Problem statement:
Could you retype every entry below exactly as written?

[[ Records shown, beginning ]]

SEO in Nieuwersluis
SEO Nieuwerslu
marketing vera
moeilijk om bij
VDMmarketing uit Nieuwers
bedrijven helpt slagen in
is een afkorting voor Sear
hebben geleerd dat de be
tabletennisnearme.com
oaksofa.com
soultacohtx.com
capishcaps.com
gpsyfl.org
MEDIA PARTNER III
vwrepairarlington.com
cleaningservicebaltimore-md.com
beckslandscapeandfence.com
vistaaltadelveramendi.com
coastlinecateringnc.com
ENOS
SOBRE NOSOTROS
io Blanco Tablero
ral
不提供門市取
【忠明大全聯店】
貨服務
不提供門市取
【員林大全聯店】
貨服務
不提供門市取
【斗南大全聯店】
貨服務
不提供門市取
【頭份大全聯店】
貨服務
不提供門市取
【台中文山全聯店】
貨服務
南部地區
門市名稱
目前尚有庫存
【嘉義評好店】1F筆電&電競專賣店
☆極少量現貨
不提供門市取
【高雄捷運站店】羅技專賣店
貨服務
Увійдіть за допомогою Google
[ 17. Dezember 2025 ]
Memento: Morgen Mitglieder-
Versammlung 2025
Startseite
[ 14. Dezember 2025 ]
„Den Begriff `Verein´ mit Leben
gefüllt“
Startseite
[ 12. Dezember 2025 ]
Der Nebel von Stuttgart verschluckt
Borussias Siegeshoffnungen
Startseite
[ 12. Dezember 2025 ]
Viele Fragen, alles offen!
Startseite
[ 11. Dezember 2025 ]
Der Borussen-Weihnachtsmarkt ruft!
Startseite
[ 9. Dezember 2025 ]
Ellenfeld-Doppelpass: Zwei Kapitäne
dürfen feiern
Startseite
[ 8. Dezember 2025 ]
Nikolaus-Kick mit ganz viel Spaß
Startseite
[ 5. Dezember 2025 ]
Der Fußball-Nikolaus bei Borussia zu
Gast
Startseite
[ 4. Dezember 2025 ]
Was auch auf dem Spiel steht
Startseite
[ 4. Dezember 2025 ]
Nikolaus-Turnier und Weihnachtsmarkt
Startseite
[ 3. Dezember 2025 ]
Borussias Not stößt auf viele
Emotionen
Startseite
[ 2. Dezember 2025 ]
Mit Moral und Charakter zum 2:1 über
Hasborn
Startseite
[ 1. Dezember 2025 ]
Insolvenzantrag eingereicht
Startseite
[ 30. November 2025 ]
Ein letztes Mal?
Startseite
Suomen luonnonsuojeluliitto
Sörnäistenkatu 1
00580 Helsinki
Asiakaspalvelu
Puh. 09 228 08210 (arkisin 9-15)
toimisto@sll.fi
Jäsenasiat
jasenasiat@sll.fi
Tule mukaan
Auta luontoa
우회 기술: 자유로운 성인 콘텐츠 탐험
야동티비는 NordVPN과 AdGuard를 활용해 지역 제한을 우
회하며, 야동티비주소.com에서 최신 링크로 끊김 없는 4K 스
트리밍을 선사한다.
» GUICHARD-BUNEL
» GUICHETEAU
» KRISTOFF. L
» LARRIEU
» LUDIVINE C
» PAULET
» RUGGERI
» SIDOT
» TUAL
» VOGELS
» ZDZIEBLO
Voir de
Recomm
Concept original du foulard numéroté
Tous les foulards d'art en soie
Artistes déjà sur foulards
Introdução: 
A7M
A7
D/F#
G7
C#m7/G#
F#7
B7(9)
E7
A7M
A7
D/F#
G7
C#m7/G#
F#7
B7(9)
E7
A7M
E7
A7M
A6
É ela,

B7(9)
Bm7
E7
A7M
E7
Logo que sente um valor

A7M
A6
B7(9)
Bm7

[[ Records shown, end ]]

Solution for this task:
SEO in Nieuwersluis
SEO Nieuwerslu
marketing vera
moeilijk om bij
VDMmarketing uit Nieuwers
bedrijven helpt slagen in
is een afkorting voor Sear
hebben geleerd dat de be
tabletennisnearme.com
oaksofa.com
soultacohtx.com
capishcaps.com
gpsyfl.org
MEDIA PARTNER III
vwrepairarlington.com
cleaningservicebaltimore-md.com
beckslandscapeandfence.com
vistaaltadelveramendi.com
coastlinecateringnc.com
ENOS
SOBRE NOSOTROS
io Blanco Tablero
ral
不提供門市取
【忠明大全聯店】
貨服務
不提供門市取
【員林大全聯店】
貨服務
不提供門市取
【斗南大全聯店】
貨服務
不提供門市取
【頭份大全聯店】
貨服務
不提供門市取
【台中文山全聯店】
貨服務
南部地區
門市名稱
目前尚有庫存
【嘉義評好店】1F筆電&電競專賣店
☆極少量現貨
不提供門市取
【高雄捷運站店】羅技專賣店
貨服務
Увійдіть за допомогою Google
[ 17. Dezember 2025 ]
Memento: Morgen Mitglieder-
Versammlung 2025
Startseite
[ 14. Dezember 2025 ]
„Den Begriff `Verein´ mit Leben
gefüllt“
Startseite
[ 12. Dezember 2025 ]
Der Nebel von Stuttgart verschluckt
Borussias Siegeshoffnungen
Startseite
[ 12. Dezember 2025 ]
Viele Fragen, alles offen!
Startseite
[ 11. Dezember 2025 ]
Der Borussen-Weihnachtsmarkt ruft!
Startseite
[ 9. Dezember 2025 ]
Ellenfeld-Doppelpass: Zwei Kapitäne
dürfen feiern
Startseite
[ 8. Dezember 2025 ]
Nikolaus-Kick mit ganz viel Spaß
Startseite
[ 5. Dezember 2025 ]
Der Fußball-Nikolaus bei Borussia zu
Gast
Startseite
[ 4. Dezember 2025 ]
Was auch auf dem Spiel steht
Startseite
[ 4. Dezember 2025 ]
Nikolaus-Turnier und Weihnachtsmarkt
Startseite
[ 3. Dezember 2025 ]
Borussias Not stößt auf viele
Emotionen
Startseite
[ 2. Dezember 2025 ]
Mit Moral und Charakter zum 2:1 über
Hasborn
Startseite
[ 1. Dezember 2025 ]
Insolvenzantrag eingereicht
Startseite
[ 30. November 2025 ]
Ein letztes Mal?
Startseite
Suomen luonnonsuojeluliitto
Sörnäistenkatu 1
00580 Helsinki
Asiakaspalvelu
Puh. 09 228 08210 (arkisin 9-15)
toimisto@sll.fi
Jäsenasiat
jasenasiat@sll.fi
Tule mukaan
Auta luontoa
우회 기술: 자유로운 성인 콘텐츠 탐험
야동티비는 NordVPN과 AdGuard를 활용해 지역 제한을 우
회하며, 야동티비주소.com에서 최신 링크로 끊김 없는 4K 스
트리밍을 선사한다.
» GUICHARD-BUNEL
» GUICHETEAU
» KRISTOFF. L
» LARRIEU
» LUDIVINE C
» PAULET
» RUGGERI
» SIDOT
» TUAL
» VOGELS
» ZDZIEBLO
Voir de
Recomm
Concept original du foulard numéroté
Tous les foulards d'art en soie
Artistes déjà sur foulards
Introdução: 
A7M
A7
D/F#
G7
C#m7/G#
F#7
B7(9)
E7
A7M
A7
D/F#
G7
C#m7/G#
F#7
B7(9)
E7
A7M
E7
A7M
A6
É ela,

B7(9)
Bm7
E7
A7M
E7
Logo que sente um valor

A7M
A6
B7(9)
Bm7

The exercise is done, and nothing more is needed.